EXERCISE BRIEF: Put everything from the very first line down to the line containing "Смотрим новые кадры" into a Markdown table with the columns Row and Line, numbering each row and skipping blank lines.

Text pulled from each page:
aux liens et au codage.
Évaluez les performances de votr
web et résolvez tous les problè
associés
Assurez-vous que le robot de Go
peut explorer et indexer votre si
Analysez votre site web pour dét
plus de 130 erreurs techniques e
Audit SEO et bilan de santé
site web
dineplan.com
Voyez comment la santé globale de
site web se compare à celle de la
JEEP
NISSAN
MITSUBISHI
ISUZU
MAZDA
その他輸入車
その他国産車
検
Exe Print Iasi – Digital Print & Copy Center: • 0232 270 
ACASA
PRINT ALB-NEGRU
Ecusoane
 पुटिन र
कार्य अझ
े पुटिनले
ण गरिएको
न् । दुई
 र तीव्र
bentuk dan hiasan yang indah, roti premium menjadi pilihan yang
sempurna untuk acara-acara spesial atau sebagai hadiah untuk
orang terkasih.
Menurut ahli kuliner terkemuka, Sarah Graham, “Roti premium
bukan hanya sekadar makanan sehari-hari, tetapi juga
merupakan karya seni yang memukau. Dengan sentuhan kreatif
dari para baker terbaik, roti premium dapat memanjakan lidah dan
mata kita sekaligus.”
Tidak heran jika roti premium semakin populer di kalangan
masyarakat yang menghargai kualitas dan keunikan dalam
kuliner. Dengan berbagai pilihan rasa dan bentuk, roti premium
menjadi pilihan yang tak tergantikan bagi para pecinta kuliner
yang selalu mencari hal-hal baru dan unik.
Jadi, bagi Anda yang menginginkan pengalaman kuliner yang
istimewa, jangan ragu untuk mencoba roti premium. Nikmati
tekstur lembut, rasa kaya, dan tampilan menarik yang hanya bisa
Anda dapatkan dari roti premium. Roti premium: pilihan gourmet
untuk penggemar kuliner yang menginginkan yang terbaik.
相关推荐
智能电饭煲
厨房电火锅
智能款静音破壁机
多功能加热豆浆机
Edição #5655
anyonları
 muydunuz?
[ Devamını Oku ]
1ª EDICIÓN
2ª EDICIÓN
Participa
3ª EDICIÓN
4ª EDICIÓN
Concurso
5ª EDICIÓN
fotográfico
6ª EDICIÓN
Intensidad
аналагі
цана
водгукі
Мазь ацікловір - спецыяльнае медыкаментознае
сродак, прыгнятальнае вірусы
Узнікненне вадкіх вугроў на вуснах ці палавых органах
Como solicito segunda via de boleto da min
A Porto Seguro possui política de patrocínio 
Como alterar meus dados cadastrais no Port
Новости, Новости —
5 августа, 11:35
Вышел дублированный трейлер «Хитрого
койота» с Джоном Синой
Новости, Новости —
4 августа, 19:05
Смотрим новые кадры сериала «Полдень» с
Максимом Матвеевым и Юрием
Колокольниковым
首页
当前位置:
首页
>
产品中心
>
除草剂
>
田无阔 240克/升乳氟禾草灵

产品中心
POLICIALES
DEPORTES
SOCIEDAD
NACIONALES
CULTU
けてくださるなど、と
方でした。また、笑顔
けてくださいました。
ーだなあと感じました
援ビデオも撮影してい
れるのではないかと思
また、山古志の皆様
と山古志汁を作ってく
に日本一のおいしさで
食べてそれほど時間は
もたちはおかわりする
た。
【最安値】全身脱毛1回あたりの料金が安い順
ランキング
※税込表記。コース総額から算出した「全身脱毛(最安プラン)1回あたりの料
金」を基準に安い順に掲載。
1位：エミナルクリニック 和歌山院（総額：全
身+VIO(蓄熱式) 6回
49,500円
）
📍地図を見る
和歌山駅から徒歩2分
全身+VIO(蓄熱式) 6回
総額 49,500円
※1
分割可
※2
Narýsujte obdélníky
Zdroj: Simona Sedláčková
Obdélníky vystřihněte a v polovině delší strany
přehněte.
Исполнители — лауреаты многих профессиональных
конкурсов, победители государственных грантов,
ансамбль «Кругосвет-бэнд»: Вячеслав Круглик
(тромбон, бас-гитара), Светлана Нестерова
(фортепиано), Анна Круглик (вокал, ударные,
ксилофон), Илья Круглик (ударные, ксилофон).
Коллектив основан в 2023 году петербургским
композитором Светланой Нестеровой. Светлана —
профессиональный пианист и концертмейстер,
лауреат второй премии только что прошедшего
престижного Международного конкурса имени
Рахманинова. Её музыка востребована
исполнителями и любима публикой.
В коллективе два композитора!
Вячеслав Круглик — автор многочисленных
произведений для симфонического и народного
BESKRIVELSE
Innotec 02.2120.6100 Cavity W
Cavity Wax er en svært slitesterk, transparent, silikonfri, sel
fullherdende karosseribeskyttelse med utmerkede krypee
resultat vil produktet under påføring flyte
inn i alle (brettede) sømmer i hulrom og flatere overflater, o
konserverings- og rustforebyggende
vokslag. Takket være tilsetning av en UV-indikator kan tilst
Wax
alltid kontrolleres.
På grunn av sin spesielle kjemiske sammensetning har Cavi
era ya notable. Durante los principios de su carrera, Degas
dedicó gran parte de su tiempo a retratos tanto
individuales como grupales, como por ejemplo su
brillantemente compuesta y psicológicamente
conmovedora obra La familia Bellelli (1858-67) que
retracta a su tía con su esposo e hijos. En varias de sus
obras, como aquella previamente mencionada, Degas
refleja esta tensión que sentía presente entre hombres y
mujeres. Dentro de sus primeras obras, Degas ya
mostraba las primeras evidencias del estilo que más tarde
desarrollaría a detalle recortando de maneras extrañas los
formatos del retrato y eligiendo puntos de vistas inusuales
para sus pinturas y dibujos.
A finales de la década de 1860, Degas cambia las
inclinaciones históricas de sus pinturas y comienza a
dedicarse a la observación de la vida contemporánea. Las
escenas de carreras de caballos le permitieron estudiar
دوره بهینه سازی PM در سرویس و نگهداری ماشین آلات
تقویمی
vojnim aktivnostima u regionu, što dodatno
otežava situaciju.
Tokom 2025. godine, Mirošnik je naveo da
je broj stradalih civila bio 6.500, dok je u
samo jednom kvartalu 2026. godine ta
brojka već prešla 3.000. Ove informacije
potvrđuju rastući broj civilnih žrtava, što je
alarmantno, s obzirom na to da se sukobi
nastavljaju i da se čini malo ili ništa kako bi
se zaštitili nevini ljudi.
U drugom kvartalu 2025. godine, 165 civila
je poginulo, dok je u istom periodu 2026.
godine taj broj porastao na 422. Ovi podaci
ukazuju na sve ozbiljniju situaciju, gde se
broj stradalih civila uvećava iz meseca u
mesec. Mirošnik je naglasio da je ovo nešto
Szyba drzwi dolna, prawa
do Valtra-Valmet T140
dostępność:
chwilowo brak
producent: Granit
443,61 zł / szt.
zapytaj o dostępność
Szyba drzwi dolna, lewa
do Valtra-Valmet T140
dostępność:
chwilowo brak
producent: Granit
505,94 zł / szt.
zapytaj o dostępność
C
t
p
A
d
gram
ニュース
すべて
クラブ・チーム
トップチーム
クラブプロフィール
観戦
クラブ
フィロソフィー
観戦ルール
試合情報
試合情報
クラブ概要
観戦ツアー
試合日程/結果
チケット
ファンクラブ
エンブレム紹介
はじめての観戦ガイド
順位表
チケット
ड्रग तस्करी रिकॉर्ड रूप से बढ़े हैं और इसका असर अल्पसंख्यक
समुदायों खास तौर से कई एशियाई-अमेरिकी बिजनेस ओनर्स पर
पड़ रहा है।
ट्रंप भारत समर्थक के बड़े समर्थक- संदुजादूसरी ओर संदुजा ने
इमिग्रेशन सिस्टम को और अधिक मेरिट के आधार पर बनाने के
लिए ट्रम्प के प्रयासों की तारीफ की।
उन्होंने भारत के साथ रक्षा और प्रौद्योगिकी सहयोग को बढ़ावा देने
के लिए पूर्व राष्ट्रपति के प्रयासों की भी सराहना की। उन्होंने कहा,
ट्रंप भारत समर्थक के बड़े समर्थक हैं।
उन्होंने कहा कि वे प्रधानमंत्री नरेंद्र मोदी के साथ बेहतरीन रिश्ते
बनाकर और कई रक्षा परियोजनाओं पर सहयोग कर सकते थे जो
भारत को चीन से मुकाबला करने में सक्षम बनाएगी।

EXERCISE RESULT:
| Row | Line |
|---|---|
| 1 | aux liens et au codage. |
| 2 | Évaluez les performances de votr |
| 3 | web et résolvez tous les problè |
| 4 | associés |
| 5 | Assurez-vous que le robot de Go |
| 6 | peut explorer et indexer votre si |
| 7 | Analysez votre site web pour dét |
| 8 | plus de 130 erreurs techniques e |
| 9 | Audit SEO et bilan de santé |
| 10 | site web |
| 11 | dineplan.com |
| 12 | Voyez comment la santé globale de |
| 13 | site web se compare à celle de la |
| 14 | JEEP |
| 15 | NISSAN |
| 16 | MITSUBISHI |
| 17 | ISUZU |
| 18 | MAZDA |
| 19 | その他輸入車 |
| 20 | その他国産車 |
| 21 | 検 |
| 22 | Exe Print Iasi – Digital Print & Copy Center: • 0232 270  |
| 23 | ACASA |
| 24 | PRINT ALB-NEGRU |
| 25 | Ecusoane |
| 26 |  पुटिन र |
| 27 | कार्य अझ |
| 28 | े पुटिनले |
| 29 | ण गरिएको |
| 30 | न् । दुई |
| 31 |  र तीव्र |
| 32 | bentuk dan hiasan yang indah, roti premium menjadi pilihan yang |
| 33 | sempurna untuk acara-acara spesial atau sebagai hadiah untuk |
| 34 | orang terkasih. |
| 35 | Menurut ahli kuliner terkemuka, Sarah Graham, “Roti premium |
| 36 | bukan hanya sekadar makanan sehari-hari, tetapi juga |
| 37 | merupakan karya seni yang memukau. Dengan sentuhan kreatif |
| 38 | dari para baker terbaik, roti premium dapat memanjakan lidah dan |
| 39 | mata kita sekaligus.” |
| 40 | Tidak heran jika roti premium semakin populer di kalangan |
| 41 | masyarakat yang menghargai kualitas dan keunikan dalam |
| 42 | kuliner. Dengan berbagai pilihan rasa dan bentuk, roti premium |
| 43 | menjadi pilihan yang tak tergantikan bagi para pecinta kuliner |
| 44 | yang selalu mencari hal-hal baru dan unik. |
| 45 | Jadi, bagi Anda yang menginginkan pengalaman kuliner yang |
| 46 | istimewa, jangan ragu untuk mencoba roti premium. Nikmati |
| 47 | tekstur lembut, rasa kaya, dan tampilan menarik yang hanya bisa |
| 48 | Anda dapatkan dari roti premium. Roti premium: pilihan gourmet |
| 49 | untuk penggemar kuliner yang menginginkan yang terbaik. |
| 50 | 相关推荐 |
| 51 | 智能电饭煲 |
| 52 | 厨房电火锅 |
| 53 | 智能款静音破壁机 |
| 54 | 多功能加热豆浆机 |
| 55 | Edição #5655 |
| 56 | anyonları |
| 57 |  muydunuz? |
| 58 | [ Devamını Oku ] |
| 59 | 1ª EDICIÓN |
| 60 | 2ª EDICIÓN |
| 61 | Participa |
| 62 | 3ª EDICIÓN |
| 63 | 4ª EDICIÓN |
| 64 | Concurso |
| 65 | 5ª EDICIÓN |
| 66 | fotográfico |
| 67 | 6ª EDICIÓN |
| 68 | Intensidad |
| 69 | аналагі |
| 70 | цана |
| 71 | водгукі |
| 72 | Мазь ацікловір - спецыяльнае медыкаментознае |
| 73 | сродак, прыгнятальнае вірусы |
| 74 | Узнікненне вадкіх вугроў на вуснах ці палавых органах |
| 75 | Como solicito segunda via de boleto da min |
| 76 | A Porto Seguro possui política de patrocínio  |
| 77 | Como alterar meus dados cadastrais no Port |
| 78 | Новости, Новости — |
| 79 | 5 августа, 11:35 |
| 80 | Вышел дублированный трейлер «Хитрого |
| 81 | койота» с Джоном Синой |
| 82 | Новости, Новости — |
| 83 | 4 августа, 19:05 |
| 84 | Смотрим новые кадры сериала «Полдень» с |